Now we can query the RDF graph using SPARQL for the name and associated description:

query = """
SELECT ?name ?description
WHERE {
  ?disease a <http://sparql-example.org/Disease> .
  ?disease <http://sparql-example.org/name> ?name .
  ?disease <http://sparql-example.org/description> ?description .
}
LIMIT 5
"""

for row in rdf_graph.query(query):
    print(f"Name: {row.name}, Description: {row.description}")
Hide code cell output
Name: precancerous condition, Description: A Pathological Process With Signs Indicating It May Become Cancerous. Representative Examples Include Leukoplakia, Dysplastic Nevus, Actinic Keratosis, Xeroderma Pigmentosum, And Intraepithelial Neoplasia.
Name: breast ductal adenocarcinoma, Description: A Breast Carcinoma Arising From The Ducts. While Ductal Carcinomas Can Arise At Other Sites, This Term Is Universally Used To Refer To Carcinomas Of The Breast. Ductal Carcinomas Account For About Two Thirds Of All Breast Cancers. Two Types Of Ductal Carcinomas Have Been Described: Ductal Carcinoma In Situ (Dcis) And Invasive Ductal Carcinoma. The Latter Often Spreads To The Axillary Lymph Nodes And Other Anatomic Sites. The Two Forms Of Ductal Carcinoma Often Coexist.

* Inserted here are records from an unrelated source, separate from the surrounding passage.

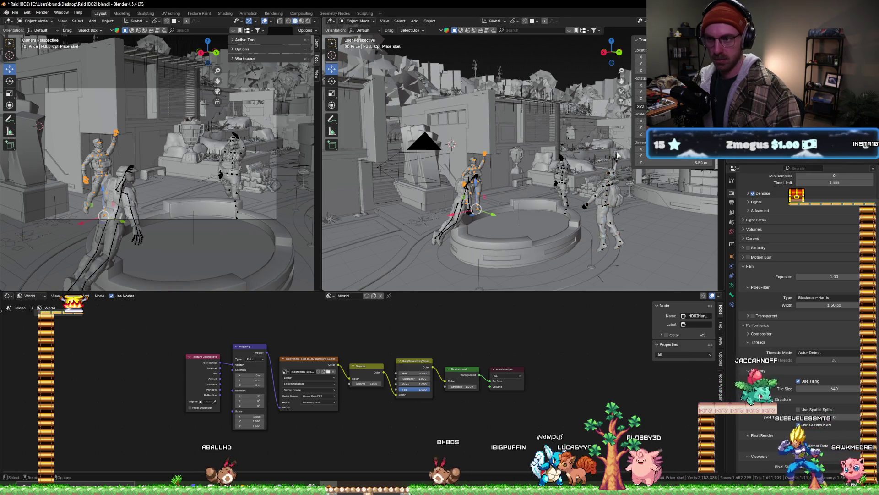
pyautogui.click(640, 121)
pyautogui.press('Return')
pyautogui.moveTo(640, 121); pyautogui.dragTo(642, 134)
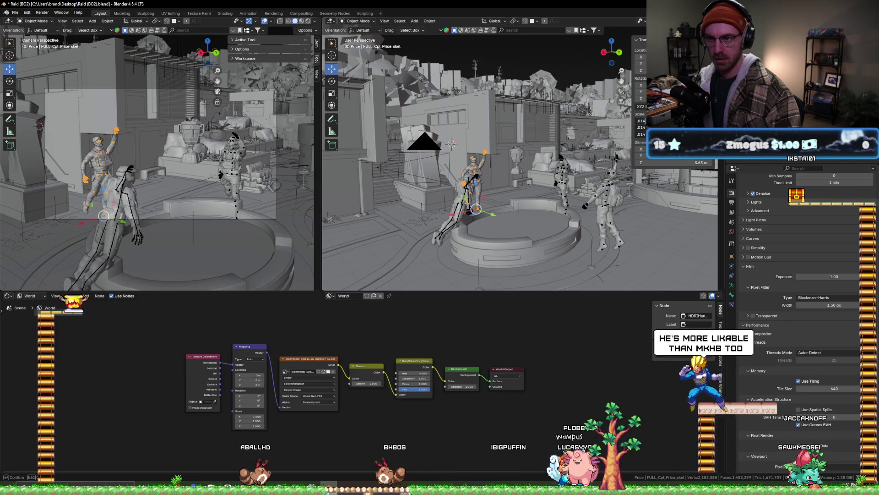
pyautogui.press('Return')
pyautogui.click(562, 183)
pyautogui.moveTo(639, 121); pyautogui.dragTo(641, 134)
pyautogui.press('Return')
# - Raise the Ghost rig slightly higher above the platform
pyautogui.moveTo(457, 174); pyautogui.dragTo(500, 185, button='middle')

Name: breast carcinoma, Description: A Carcinoma That Arises From Epithelial Cells Of The Breast
Name: breast adenocarcinoma, Description: A Carcinoma That Arises From Glandular Epithelial Cells Of The Breast
Name: breast carcinoma in situ, Description: A In Situ Carcinoma That Involves The Breast.